Without having seen the Hayloft production, I suspect you’re absolutely right to bridle against its nostalgia. This isn’t a sentimental play, and the more stark and jagged the production, the stronger. I don’t want to continue belabouring the unfortunate musical version on a day when it announced the premature end to its London run; but it was in the end too consoling, too gloopy a show – more The Lovely Bones than Wedekind. Cheering up? Pah! I want a show that prods my lingering fears and neuroses…
Of course, Neandellus, you may simply be more of a grown-up than I’ll ever be…
neandellus says
They’ve shut it down? Good to hear. I still think Franzen got it right about that(eg “A team of grown-ups creates a musical whose main selling point is teen sex…” ).
But, of course, the musical has nothing to do with the productions we saw.
More grown up?! Nonsense! You should have read the half-a-review a wrote. Read it, you should have! It was all, “O, Handy Rillow, we barely knew you knowing yourself”, and stuff of that kind.
I’m definitely still in my over-long youth. As near as I can tell, it might well be eternal.
The more I think about it though, the more I think that my problems with the play were more to do with issues specific to this production. Specifically its ‘yearning’ quality.
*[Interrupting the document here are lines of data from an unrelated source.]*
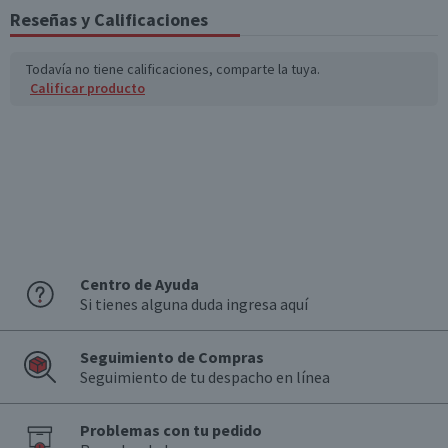
(g)
Reseñas y Calificaciones
Sodio (mg)
310
93
Todavía no tiene calificaciones, comparte la tuya.
Calificar producto
Fibra (g)
0,1
0
*Ingesta de referencia de un adulto promedio (8400 kj / 2000 kcal)
Centro de Ayuda
Si tienes alguna duda ingresa aquí
Seguimiento de Compras
Seguimiento de tu despacho en línea
Problemas con tu pedido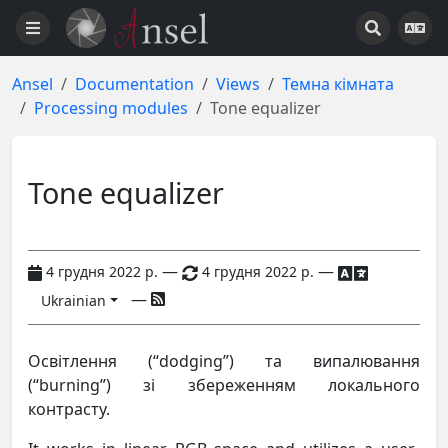
Ansel
Documentation
Views
Темна кімната
Processing modules
Tone equalizer
Tone equalizer
—
—
4 грудня 2022 р.
4 грудня 2022 р.
—
Ukrainian
Освітлення (“dodging”) та випалювання
(“burning”) зі збереженням локального
контрасту.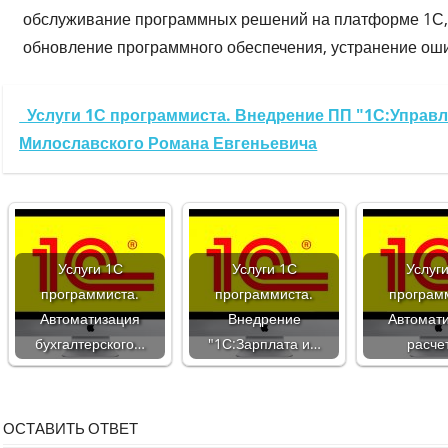
обслуживание программных решений на платформе 1С, 
обновление программного обеспечения, устранение ошиб
Услуги 1С программиста. Внедрение ПП "1С:Управ
Милославского Романа Евгеньевича
Услуги 1С
Услуги 1С
Услуг
программиста.
программиста.
програм
Автоматизация
Внедрение
Автомат
бухгалтерского…
"1С:Зарплата и…
расче
ОСТАВИТЬ ОТВЕТ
Just one example: Hayloft changed the script so Ilse claims to have been with the ‘Impressionists’ rather than at the ‘Phallopia’ or ‘Priapus Club’. Instead of being pursued by Fehrendorf, she was pursued by Lautrec (never mind that the real Lautrec is meant to have had hypertrophied genitals). When I think of the Impressionists I think of soft-focus, light, colour, memory and, well, impressions. Renoir and chocolate boxes. Cultural nostalgia. Which, as you say, probably didn’t make the thing spiky enough.
Performance Monkey says
Neandellus, it’s always marvellous to find a non-spam message about hypertrophied genitalia in the inbox. Long may you revel in eternal youth (though, as your tone suggests, that may not be total fun. Eek, I’m getting flashbacks to adolesence…).
The Melbourne Spring Awakening sounds way too fuzzy. And you’re right, the Impressionists reference is plain wrong. Something far scuzzier and less obviously successful is needed. I guess Wedekind would have been thinking of the artistic chancers and boho lechers among the Munich avant garde? Impressionists are far too well established to point up Ilse’s confusion about her escape and exploitation.